Am deutlichsten werden die Musikeinstudierungen (neben einer älteren Generation von Dirigenten wie Ladislav Holoubek – von Tibor Frešo und Zdenek Košler (in den 1970ern) und Ondrej Lenárd in den 1980ern geprägt . An das Schaffen berühmter tschechischer Regisseure aus den ersten Jahrzehnten nach dem Krieg (Jernek, Kašlík, Wasserbauer) knüpfen vor allem Miroslav Fischer mit seinem temperamentvoll realistischen Handschrift und Branislav Kriška mit seinen deutlicher stilisierten Inszenierungen. Zu Ende des totalitären Regimes erscheint Marian Chudovský mit seinem provokanten und kontroversen Rigoletto und der Schauspielregisseur Jozef Bednárik, der sich dank seiner hinreißenden Vorstellungskraft einen Namen gemacht hat, beginnt Opern zu regieren.
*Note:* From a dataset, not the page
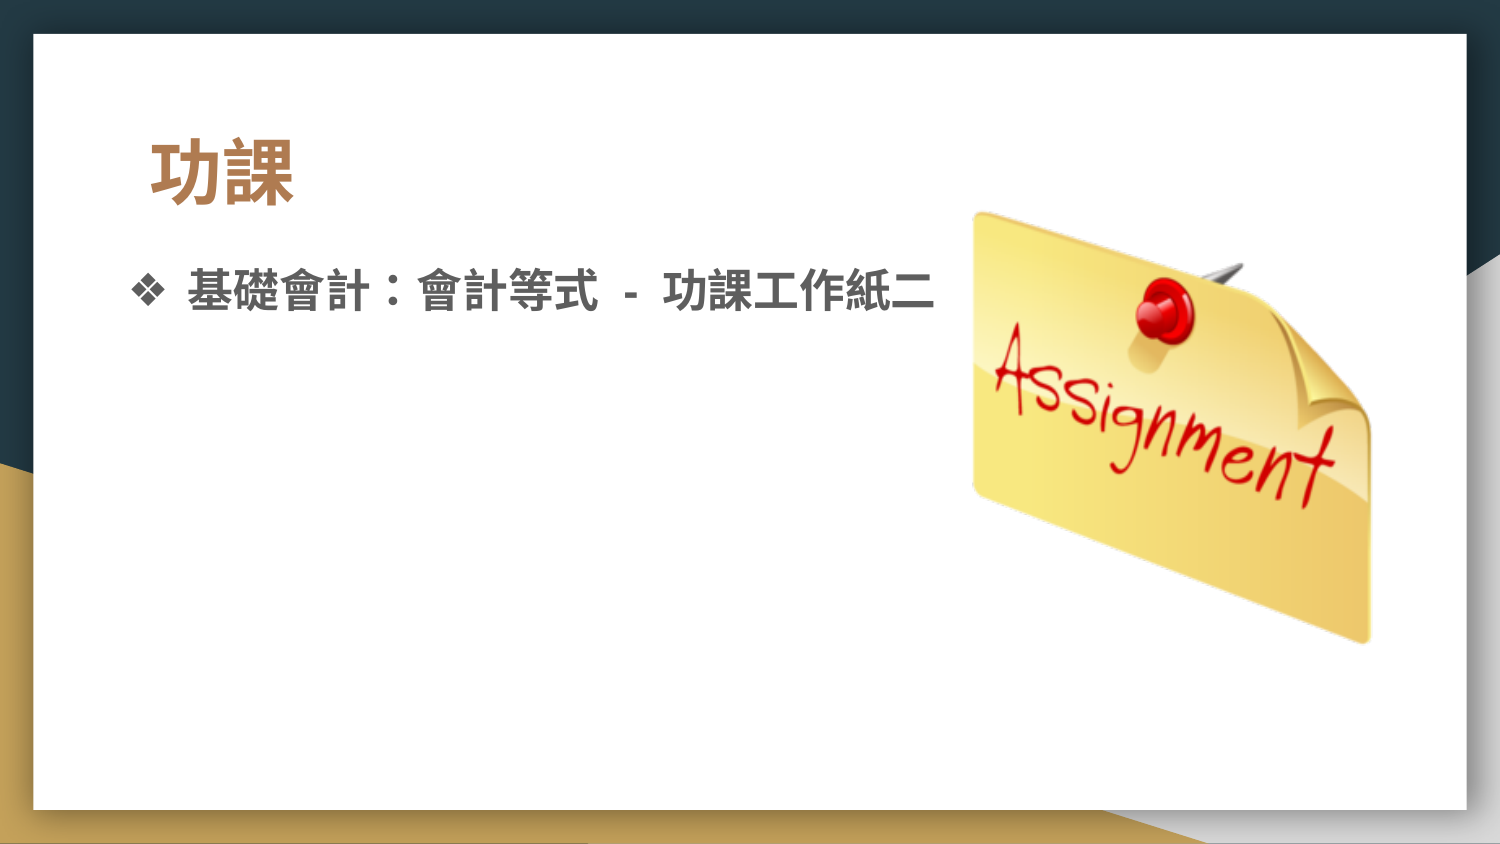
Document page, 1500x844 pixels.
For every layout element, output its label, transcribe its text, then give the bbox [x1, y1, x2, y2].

picture [964, 200, 1381, 653]
text_box 基礎會計：會計等式 - 功課工作紙二 [97, 250, 959, 653]
text_box 功課 [134, 111, 1366, 250]
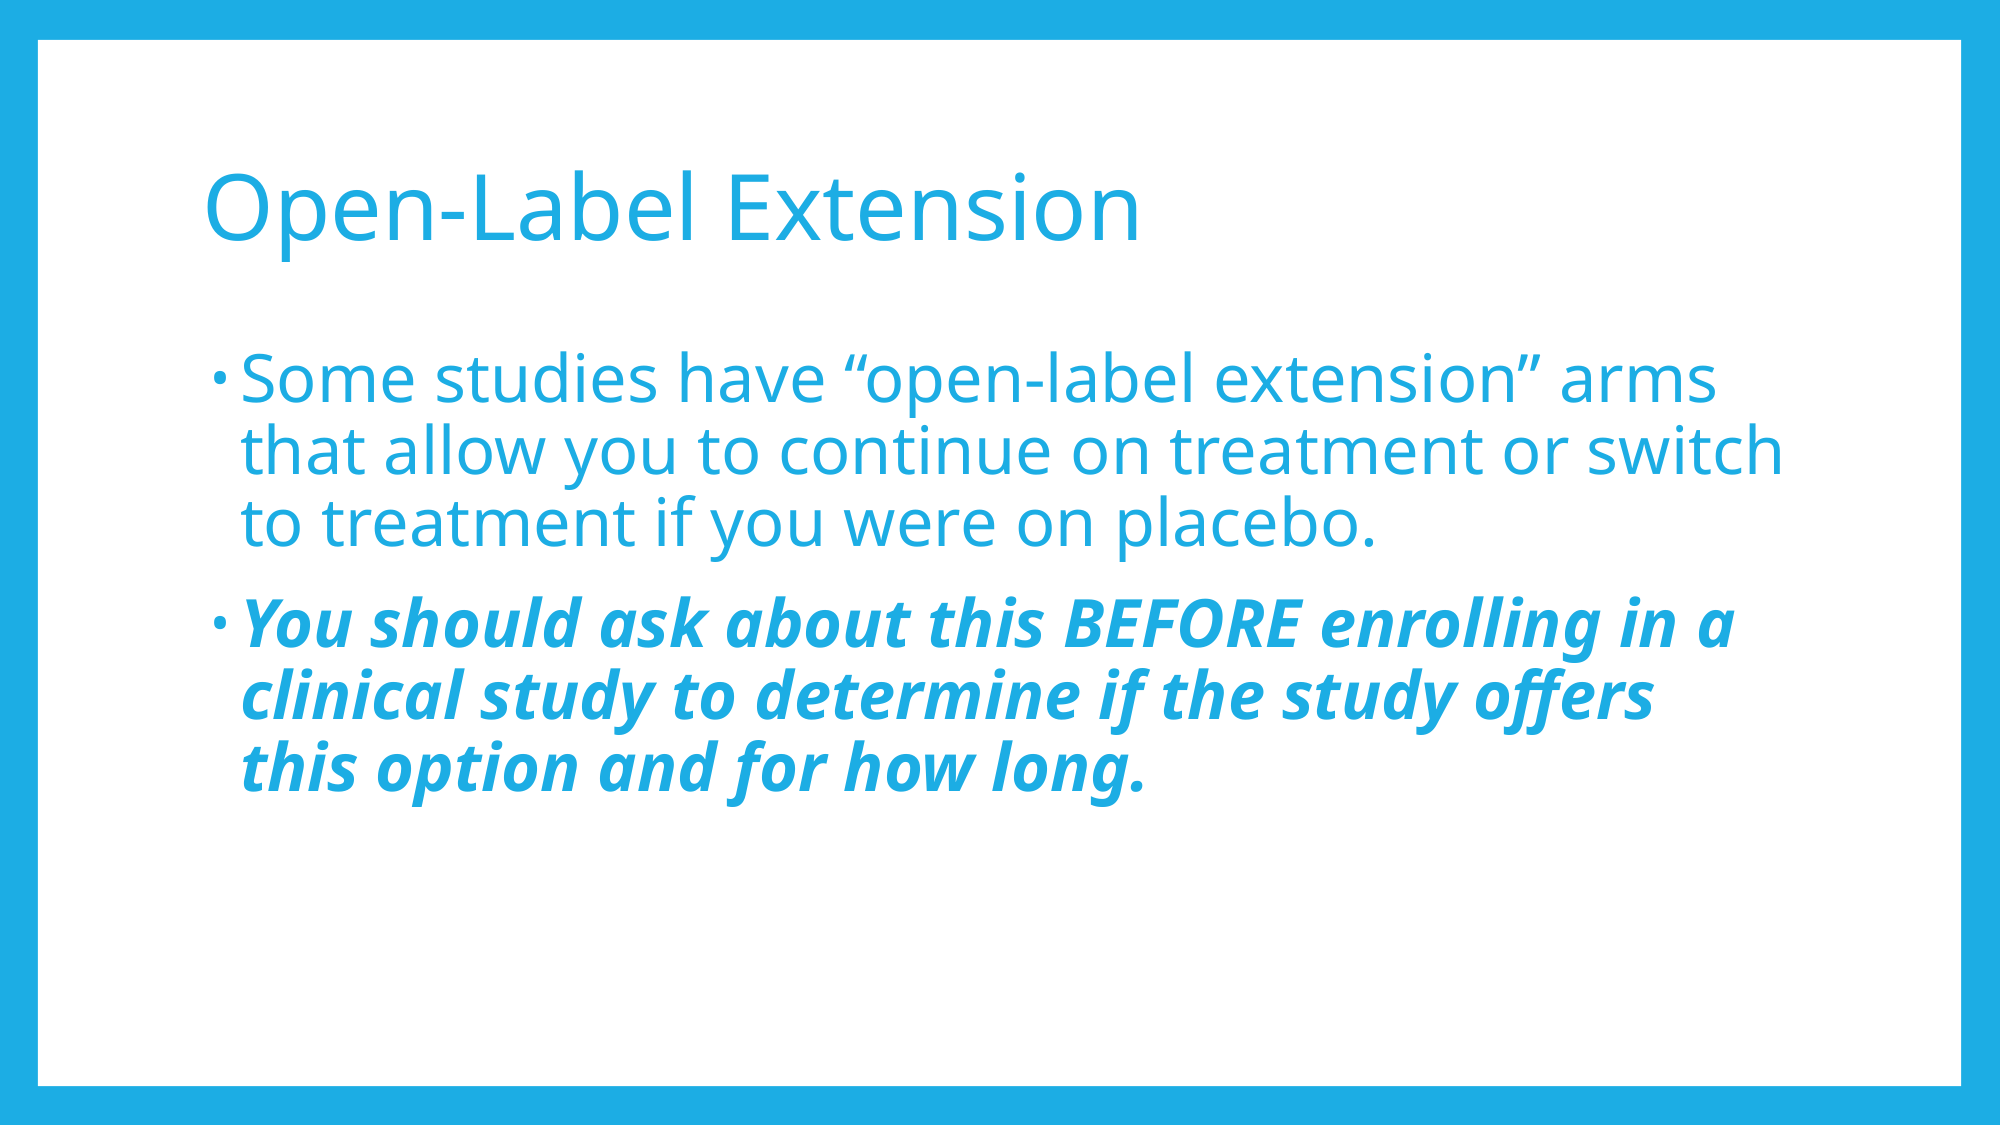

November 1989 bringt nicht nur den Fall des Regimes sondern auch ein für Kultur viel anspruchsvolleres Umwelt. Die Kommerzialisierung traf somit auch die Orientierung der Oper des SND, die dramaturgisch eher zu den bewährten Stücken tendierte. Zu positiven Aspekten dieser Zeit, zu der Juraj Hrubant in der Führung steht, gehören zweifellos weitere Projekte Jozef Bednáriks (Hoffmanns Erzählungen, Don Quijote) und die Krönung der Poppea des Regisseuren Milan Sládek. International präsentiert sich die Oper vor allem am Festival in Edinburgh (1990) und auf Tournee in Paris (1996) und Japan (1997).
Marian Chudovský, der die Oper des SND seit 2002 leitet, zählt zu seinen Prioritäten die Modernisierung und eine größere Vielfältigkeit in der Poetik der Inszenierungen. Anerkannte Regisseure wie Martin Bendik (Herzog Blaubarts Burg, Peter Grimes), Zuzana Gilhuus-Lacková (Alcina) und Martin Huba (The Players) kommen zu Wort. Der berühmte deutsche Regisseur Peter Konwitschny kommt nach Bratislava um seinen legendären Eugen Onegin einstudieren. Im Jahre 2004 findet im Slowakischen Nationaltheater zum ersten Mal das Internationale Musiktheater- Festival statt. Der Opernstar Sergei Larin wird zum Mitglied des Ensemble. Zu Persönlichkeiten, die den Ruf der Oper des SND in der Welt verbreiten, zählen Miroslav Dvorský, Dalibor Jenis, Ľubica Vargicová, Andrea Danková und weitere.